MG: How long did you work on the Pet Sounds tracks?

BB: I think no more than two days. I just did the tracks. In those days they didn’t do what they do these days, basic tracks with lots of overdubs later. It was a phone call from Steve Douglas: “Have you got time? They’re coming down to do a session.” Steve Douglas was the A & R man for Capitol records, and his main responsibility was The Beach Boys, and he also played baritone sax on the sessions. Unfortunately, he’s no longer with us. Great musician. It was nothing in those days to record two to four songs on a session. Like when I was doing The Ventures, to do an entire album in a double session, with live stereo and mono mixes, and it was on the street within days.

MG: Amazing.

BB: It’s interesting, you were talking about mono earlier. Brian, at the time, was partially deaf in one ear; he was born that way. My understanding, and I could be wrong, is that he did have an operation, and they were able to cure his hearing, to a point.

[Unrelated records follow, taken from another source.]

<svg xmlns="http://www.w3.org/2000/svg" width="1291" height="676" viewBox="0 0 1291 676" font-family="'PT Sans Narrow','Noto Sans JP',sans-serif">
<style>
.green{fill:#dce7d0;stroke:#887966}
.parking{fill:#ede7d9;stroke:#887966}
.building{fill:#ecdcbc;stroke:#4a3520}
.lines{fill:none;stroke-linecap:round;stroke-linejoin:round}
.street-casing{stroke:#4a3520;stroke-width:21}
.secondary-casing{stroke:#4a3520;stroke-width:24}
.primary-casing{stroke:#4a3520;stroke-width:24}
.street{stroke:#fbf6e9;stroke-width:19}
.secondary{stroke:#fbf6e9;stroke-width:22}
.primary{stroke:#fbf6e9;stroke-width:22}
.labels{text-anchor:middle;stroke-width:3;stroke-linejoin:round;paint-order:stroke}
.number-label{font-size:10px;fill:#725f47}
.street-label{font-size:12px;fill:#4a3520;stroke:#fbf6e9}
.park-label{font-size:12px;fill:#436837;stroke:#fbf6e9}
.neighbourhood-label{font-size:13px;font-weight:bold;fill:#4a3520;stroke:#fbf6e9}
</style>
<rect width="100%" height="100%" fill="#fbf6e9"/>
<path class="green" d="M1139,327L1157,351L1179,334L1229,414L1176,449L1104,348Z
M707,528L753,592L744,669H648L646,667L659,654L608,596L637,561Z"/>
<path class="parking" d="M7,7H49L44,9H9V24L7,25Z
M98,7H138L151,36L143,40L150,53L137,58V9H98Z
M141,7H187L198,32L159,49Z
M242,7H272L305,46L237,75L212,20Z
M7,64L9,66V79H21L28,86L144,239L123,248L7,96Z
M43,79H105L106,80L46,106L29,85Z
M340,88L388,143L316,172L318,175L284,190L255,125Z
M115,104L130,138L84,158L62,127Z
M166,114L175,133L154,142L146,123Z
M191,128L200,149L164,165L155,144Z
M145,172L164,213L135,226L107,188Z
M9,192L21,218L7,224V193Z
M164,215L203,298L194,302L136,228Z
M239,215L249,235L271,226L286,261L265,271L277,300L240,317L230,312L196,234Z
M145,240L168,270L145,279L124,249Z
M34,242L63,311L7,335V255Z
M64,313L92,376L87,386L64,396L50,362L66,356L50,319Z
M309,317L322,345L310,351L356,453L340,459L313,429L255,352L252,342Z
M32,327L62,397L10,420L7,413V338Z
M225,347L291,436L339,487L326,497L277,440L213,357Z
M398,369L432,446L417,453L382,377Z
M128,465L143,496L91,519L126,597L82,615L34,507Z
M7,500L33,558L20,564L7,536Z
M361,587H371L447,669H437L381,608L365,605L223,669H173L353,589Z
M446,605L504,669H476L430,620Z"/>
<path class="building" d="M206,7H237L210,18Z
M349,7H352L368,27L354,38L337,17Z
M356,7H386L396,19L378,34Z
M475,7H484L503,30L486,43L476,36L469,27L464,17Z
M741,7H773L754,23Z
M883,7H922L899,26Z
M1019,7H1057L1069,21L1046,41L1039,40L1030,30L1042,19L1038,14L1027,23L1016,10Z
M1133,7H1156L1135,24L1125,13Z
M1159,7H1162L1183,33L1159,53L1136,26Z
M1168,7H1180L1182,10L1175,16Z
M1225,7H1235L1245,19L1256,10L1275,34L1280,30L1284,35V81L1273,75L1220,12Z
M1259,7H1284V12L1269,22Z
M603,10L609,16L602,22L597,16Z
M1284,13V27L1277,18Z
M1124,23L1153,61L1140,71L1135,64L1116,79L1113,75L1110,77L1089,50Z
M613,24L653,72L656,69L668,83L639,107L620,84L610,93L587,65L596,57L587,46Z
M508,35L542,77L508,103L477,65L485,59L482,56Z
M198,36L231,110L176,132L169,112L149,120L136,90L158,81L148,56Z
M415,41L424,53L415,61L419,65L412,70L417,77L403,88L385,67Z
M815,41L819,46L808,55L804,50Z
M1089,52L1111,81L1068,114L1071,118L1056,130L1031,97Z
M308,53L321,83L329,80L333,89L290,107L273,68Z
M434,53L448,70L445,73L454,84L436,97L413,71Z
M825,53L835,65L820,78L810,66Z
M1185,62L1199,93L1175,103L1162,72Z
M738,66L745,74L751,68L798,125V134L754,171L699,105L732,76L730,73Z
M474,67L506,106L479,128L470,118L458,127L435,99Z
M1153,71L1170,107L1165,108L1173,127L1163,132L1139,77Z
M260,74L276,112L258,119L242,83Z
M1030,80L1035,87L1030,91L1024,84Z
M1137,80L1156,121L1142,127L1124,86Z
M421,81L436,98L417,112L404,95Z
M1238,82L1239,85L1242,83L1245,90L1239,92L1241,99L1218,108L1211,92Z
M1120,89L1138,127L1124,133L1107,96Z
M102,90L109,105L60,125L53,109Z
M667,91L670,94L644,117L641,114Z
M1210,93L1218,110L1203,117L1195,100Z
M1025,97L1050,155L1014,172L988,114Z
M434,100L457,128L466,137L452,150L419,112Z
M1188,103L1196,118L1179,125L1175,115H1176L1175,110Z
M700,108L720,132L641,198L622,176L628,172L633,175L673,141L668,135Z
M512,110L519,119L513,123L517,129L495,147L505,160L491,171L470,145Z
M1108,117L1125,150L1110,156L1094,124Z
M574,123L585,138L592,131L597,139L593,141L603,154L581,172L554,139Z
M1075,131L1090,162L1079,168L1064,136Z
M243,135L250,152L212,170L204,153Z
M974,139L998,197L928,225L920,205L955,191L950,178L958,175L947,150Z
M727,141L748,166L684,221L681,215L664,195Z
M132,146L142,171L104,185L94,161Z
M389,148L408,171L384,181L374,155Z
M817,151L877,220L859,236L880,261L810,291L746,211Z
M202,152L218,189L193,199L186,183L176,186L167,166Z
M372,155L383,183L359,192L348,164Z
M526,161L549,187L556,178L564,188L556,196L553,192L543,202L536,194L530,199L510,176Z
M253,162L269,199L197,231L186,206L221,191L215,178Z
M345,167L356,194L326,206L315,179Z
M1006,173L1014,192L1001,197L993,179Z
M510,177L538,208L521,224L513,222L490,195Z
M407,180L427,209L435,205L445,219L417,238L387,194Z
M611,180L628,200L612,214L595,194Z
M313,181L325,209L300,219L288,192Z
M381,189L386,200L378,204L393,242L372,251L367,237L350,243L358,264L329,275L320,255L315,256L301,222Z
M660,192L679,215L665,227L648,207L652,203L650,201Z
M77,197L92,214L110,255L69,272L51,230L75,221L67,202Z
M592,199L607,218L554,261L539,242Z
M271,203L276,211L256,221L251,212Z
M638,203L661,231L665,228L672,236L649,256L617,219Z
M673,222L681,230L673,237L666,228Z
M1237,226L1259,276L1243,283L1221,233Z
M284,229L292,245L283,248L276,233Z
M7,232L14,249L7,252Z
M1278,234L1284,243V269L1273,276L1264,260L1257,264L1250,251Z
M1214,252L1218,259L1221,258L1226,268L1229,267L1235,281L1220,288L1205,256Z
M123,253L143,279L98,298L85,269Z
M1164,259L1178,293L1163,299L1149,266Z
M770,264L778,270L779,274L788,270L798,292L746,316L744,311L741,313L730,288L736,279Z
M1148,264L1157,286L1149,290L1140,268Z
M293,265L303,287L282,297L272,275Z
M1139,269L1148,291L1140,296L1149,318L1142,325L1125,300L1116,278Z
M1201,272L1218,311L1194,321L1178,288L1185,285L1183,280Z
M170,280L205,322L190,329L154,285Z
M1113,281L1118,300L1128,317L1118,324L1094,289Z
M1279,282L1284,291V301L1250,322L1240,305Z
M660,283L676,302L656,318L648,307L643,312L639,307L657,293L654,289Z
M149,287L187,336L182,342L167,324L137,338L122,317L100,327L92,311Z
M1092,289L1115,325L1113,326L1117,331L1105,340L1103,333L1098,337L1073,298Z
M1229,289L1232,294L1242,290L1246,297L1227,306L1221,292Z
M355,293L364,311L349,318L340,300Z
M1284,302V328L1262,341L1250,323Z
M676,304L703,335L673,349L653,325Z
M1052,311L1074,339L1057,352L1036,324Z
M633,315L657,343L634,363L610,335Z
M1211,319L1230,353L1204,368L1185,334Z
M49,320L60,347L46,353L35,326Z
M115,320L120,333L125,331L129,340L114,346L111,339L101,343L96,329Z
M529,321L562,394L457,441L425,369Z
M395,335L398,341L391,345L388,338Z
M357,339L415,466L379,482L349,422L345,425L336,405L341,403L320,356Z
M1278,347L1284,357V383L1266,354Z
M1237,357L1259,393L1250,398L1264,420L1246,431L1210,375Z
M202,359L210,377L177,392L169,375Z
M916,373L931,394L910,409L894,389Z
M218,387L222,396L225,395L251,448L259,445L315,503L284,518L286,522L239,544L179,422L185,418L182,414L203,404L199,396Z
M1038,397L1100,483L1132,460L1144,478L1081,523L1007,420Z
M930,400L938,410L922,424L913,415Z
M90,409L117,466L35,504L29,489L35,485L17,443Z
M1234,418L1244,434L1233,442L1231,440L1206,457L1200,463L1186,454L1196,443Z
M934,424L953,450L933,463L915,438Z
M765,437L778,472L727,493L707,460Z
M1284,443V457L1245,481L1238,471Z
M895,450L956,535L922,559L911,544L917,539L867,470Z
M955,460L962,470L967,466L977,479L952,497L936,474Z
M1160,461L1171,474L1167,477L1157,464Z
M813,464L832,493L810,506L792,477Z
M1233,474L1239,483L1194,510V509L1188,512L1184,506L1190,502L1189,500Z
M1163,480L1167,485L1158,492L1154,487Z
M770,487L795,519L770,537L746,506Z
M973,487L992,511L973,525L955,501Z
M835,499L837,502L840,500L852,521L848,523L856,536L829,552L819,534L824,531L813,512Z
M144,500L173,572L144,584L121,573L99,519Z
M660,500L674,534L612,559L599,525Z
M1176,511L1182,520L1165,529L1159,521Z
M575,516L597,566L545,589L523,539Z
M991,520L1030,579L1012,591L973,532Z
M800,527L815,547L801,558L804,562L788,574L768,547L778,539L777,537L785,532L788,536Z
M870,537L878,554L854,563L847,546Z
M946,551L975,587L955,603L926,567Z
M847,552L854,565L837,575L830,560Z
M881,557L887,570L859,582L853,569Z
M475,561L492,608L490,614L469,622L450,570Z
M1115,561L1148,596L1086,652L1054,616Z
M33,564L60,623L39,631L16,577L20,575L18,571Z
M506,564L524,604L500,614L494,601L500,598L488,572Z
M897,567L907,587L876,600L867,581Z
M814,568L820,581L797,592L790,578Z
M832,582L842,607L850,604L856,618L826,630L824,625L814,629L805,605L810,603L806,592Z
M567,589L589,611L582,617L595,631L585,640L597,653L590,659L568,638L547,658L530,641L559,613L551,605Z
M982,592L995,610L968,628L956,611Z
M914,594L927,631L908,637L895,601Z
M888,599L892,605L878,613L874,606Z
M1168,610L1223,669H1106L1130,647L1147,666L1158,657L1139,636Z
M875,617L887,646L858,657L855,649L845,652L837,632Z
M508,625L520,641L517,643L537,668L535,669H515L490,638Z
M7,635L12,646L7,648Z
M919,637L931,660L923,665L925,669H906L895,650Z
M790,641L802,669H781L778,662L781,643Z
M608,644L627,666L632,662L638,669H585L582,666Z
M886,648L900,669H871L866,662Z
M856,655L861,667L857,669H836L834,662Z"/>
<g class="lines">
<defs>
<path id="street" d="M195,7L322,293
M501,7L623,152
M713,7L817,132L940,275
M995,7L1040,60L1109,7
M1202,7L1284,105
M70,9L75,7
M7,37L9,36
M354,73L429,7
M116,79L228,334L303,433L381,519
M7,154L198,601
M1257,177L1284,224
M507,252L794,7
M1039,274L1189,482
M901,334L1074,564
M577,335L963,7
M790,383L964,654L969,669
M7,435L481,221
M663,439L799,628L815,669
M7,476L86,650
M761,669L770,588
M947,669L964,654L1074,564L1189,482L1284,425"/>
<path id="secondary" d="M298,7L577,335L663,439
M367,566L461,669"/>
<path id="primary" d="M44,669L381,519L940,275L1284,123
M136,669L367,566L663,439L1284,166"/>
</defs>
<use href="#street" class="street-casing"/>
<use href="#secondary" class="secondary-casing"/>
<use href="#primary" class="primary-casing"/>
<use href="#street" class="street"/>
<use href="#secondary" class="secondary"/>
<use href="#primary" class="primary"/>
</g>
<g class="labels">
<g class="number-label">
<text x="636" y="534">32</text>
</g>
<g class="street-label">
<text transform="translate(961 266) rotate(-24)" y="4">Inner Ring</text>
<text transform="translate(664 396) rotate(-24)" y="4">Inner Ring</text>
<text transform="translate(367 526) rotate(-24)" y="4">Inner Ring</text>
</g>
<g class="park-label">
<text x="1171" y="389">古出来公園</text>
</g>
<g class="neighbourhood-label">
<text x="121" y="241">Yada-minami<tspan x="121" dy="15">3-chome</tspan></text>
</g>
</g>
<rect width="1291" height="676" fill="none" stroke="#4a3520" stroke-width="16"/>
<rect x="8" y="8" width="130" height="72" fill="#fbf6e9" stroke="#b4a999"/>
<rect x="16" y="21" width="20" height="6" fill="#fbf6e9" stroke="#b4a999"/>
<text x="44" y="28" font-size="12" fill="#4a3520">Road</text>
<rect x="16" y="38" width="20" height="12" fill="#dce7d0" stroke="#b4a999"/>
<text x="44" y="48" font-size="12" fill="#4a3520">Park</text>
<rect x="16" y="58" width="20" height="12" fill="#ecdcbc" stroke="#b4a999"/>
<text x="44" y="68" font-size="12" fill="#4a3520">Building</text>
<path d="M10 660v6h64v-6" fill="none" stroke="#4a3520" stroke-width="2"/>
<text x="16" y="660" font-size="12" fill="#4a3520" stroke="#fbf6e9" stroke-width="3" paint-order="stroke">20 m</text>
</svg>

MG: Yeah…I’m not sure about that.

BB: Well that’s what I heard, and this had to do with a lot of his unbalanced mentality, because, after a whole lifetime of hearing one way, all of the sudden (he was) hearing things completely differently. I never realized that he could only hear in one ear, except that when he would listen to things, he would have his left ear facing the speakers. Especially when I had three speakers going. It was mono to him.

MG: Did you work on any other Beach Boys stuff?

BB: No, that was it. No, wait…with Annette Funicello, “The Monkey’s Uncle”. I was able to get The Beach Boys to perform with Annette. I got a chance to remix that a couple of years ago for an Annette Funicello box set; it was pretty funky. Also, Brian used my piano; I had an upright tack piano that I had put the tacks in myself, and detuned it the way I thought it should be done. In those days they just used to let pianos go out of tune, and I didn’t believe that. I always wanted the center string in tune, the lower string down two cents, and the right string up two cents, so you had this beating (of notes). So I had the piano tuned that way, and Brian loved that.

MG: Yes! I remember a song that has that sound. “I Just Wasn’t Made For These Times,” and some others….

BB: That was the sound. That piano left Sunset Sound so much, and went down to Gold Star; it finally got to the point where the piano was dying.

MG: Can you give me a general observation on that period? It was so rich…

BB: (pause) Well, you have to understand that during that period we were all working together. Van Dyke Parks, Brian Wilson, Randy Newman, Lenny Waronker, from that side of the fence. The Doors, Arthur Lee, Jac Holzman, and The Buffalo Springfield, The Turtles, and on and on. Everybody knew and respected each other.

MG: It was a nice time to be recording music….

BB: It was a great time. Nobody was conscious of what it was they were doing, they were just doing it. People were in the studio in the daytime, then performing in a club at night, or doing a gig at night, then pop in the studio for a couple of hours and then go back and do the late show.

MG: Did you ever go and see any of these bands?

BB: I had very little time to go out and see music. I did go and see Hendrix a couple of times at The Palladium. I never went to any of the love-ins or anything ‘cause I was busy all the time. We were making music.